Combien de rêves ont-ils brillé sans jamais n'éclairer personne ?

Juliet

-Tu vois, ces médicaments, si tu les écrases,

ça fait de la poudre.

-Où est-ce que tu veux en venir ?

-Que tout cela n'était rien que de la poudre aux yeux.

-Excuse-moi, mais je ne comprends pas.

-Je parle de son suicide. Son suicide, en réalité, ce n'était qu'un meurtre.

-Qu'est-ce que tu racontes ? Il s'est suicidé ! Il savait ce qu'il faisait lorsqu'il a

avalé tous ces médicaments alors,

pourquoi est-ce que tu parles de meurtre ?

-Et le suicide n'est rien qu'un meurtre savamment détourné. Comment crois-tu

que je l'avais pressenti ? Cela n'a rien à voir avec ce que les naïfs appellent

de l'intuition. Ce n'était rien de plus que de la logique ; ou même, c'était

l'évidence !

Je l'ai vue, moi.

La tristesse dans ses yeux. La détresse. Le désespoir. Et la surprise aussi.

Tu ne peux pas savoir à quel point est-ce qu'il semblait surpris lorsque je lui

ai dit que je l'aimais.

C'était même de l'effarement. De l'incompréhension.

Juste, comme si être aimé lui paraissait tout bonnement impossible.
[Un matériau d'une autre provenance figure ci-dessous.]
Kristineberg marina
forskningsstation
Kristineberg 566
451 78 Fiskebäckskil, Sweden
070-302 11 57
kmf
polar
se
Et tu sais pourquoi est-ce qu'il pensait ça ?

Parce que personne ne l'avais jamais aimé jusque-là. Personne.

Toujours et à jamais, cet homme n'a vécu que dans la haine, les moqueries

et le mépris de ces monstres. Ces prétendus humains qui ignoreront à jamais ce

que c'est réellement, un être humain.

Quelqu'un qui est capable de souffrir. Et lui qui n'était pourtant qu'amour

souffrait profondément de ne pas être aimé.

Cela, je l'ai compris lorsqu'il m'a dit merci. Répéter merci des dizaines et des

dizaines de fois parce que l'on a simpelment avoué "je t'aime", tu ne trouves

pas cela inquiétant ? Moi oui. C'est comme ça que j'ai compris.

En voyant sa reconnaissance démesurée, et son incompréhension totale.

Je ne lui donnais pas deux ans à vivre. Et je les avais prévenus, tous.

Ils ont continué à le mépriser, à se moquer de lui et

à le rejeter comme un malpropre.

Lui qui avait un coeur bien trop pur pour le reste du monde.

-Alors, tu es en train de dire que...

-Les médicaments, c'étaient l'arme. La tristesse, la composante de cette arme.

Et la tristesse, ce sont eux qui l'ont faite. Taillée dans la matière brute de la

cruauté.

Ils ont fait l'arme. Ils la lui ont donnée. C'était tout ce qu'il avait dans ce monde.

Alors il s'en est servi.

Et je dénonce publiquement que le suicide de cet homme

est le meurtre prémédité de tous ceux qui l'ont entouré.